Dall’annuncio della Parola dev’essere provocato l’ascolto che riavvicina l’uomo a Dio, allontanandolo dal buio della sua “assenza” e da quelle strade di crepuscolo della fede che spingono l’umanità, come assistiamo quotidianamente, con le guerre e le violenze, verso il baratro, la distruzione, la riduzione a macerie, a polvere.

Caro Paolo, come Lettore sei oggi istituito per proclamare  la Parola nell’assemblea liturgica; per curare la preparazione di fanciulli, giovani e adulti alla comprensione della Parola di Dio; per portare l’annuncio missionario della Parola di salvezza nella tua storia, intorno a te, testimoniando con la tua vita la speranza della Parola per essere un credibile annunciatore; ma soprattutto sei chiamato a vivere un ministero, che è un servizio all’altro, con il martirio, la testimonianza vera di una vita che aderisce con gioia alle promesse di speranza e non si lascia sedurre  da quelle che sono semplicemente promesse futili, realizzazioni inutili, gioie a breve termine, che consumano. Sarai testimone per essere un credibile annunciatore, ma soprattutto, prima ancora sarai, sempre e comunque, come tutti i battezzati, un fedele discepolo della Parola, che è Cristo Gesù, nostro Signore.

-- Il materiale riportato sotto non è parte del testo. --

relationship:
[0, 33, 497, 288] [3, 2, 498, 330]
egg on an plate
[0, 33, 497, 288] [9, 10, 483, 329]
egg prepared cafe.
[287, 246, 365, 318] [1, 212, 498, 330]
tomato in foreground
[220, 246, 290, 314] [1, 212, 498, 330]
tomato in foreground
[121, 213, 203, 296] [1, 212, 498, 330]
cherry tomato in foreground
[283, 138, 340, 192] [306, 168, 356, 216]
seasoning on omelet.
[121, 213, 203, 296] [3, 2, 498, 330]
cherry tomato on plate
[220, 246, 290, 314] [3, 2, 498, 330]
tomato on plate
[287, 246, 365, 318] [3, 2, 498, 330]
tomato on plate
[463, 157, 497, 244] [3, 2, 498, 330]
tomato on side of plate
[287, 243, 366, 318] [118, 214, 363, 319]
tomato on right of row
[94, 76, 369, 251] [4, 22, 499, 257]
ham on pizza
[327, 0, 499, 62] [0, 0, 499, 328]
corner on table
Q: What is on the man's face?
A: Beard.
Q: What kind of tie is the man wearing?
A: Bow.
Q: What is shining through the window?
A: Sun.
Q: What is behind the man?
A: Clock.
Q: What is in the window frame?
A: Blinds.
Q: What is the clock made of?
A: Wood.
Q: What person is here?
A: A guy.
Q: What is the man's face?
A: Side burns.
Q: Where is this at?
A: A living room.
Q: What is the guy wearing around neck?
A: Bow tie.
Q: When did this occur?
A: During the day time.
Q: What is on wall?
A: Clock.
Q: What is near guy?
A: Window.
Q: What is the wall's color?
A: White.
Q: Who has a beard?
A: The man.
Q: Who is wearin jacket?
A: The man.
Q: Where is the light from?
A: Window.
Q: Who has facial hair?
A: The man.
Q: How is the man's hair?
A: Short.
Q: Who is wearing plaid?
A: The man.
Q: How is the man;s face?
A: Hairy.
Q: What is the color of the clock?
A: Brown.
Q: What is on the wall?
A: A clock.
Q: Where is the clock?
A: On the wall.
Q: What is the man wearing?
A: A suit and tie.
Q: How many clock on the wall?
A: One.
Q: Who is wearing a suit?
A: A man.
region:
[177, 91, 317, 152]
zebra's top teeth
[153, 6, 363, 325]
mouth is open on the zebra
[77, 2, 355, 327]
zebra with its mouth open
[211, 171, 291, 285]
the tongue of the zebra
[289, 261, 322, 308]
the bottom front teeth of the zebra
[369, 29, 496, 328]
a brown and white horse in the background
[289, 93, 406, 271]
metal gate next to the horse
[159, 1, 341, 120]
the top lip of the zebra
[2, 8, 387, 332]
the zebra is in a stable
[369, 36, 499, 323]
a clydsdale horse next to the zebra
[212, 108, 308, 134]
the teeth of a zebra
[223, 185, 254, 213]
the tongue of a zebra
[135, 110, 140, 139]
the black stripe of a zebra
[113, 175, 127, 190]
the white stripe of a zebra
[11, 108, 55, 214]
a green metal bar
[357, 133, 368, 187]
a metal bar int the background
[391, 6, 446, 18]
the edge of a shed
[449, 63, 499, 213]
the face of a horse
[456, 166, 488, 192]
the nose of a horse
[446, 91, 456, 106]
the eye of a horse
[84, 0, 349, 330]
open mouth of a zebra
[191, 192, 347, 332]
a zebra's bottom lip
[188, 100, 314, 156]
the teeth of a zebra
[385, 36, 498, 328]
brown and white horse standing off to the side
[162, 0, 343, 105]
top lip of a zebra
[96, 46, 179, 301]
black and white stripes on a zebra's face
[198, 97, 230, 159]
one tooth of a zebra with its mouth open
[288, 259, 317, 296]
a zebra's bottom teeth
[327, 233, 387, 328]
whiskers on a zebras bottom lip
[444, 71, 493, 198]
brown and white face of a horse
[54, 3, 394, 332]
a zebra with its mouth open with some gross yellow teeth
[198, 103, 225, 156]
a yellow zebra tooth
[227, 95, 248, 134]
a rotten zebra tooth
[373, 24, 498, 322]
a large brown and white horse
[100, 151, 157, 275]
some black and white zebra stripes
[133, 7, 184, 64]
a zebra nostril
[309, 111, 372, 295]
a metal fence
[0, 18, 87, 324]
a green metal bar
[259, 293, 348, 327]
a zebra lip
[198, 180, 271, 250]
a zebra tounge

«Fa’ che, nella meditazione assidua della tua Parola – come pregheremo nel rito di benedizione per l’istituzione del Lettorato –, ne sia intimamente illuminato per diventarne fedele annunziatore ai tuoi fratelli (dalla preghiera del rito di istituzione del Lettore). Perché la Parola, Cristo, la vita eterna, GERMOGLI E FRUTTIFICHI NEL CUORE DEGLI UOMINI.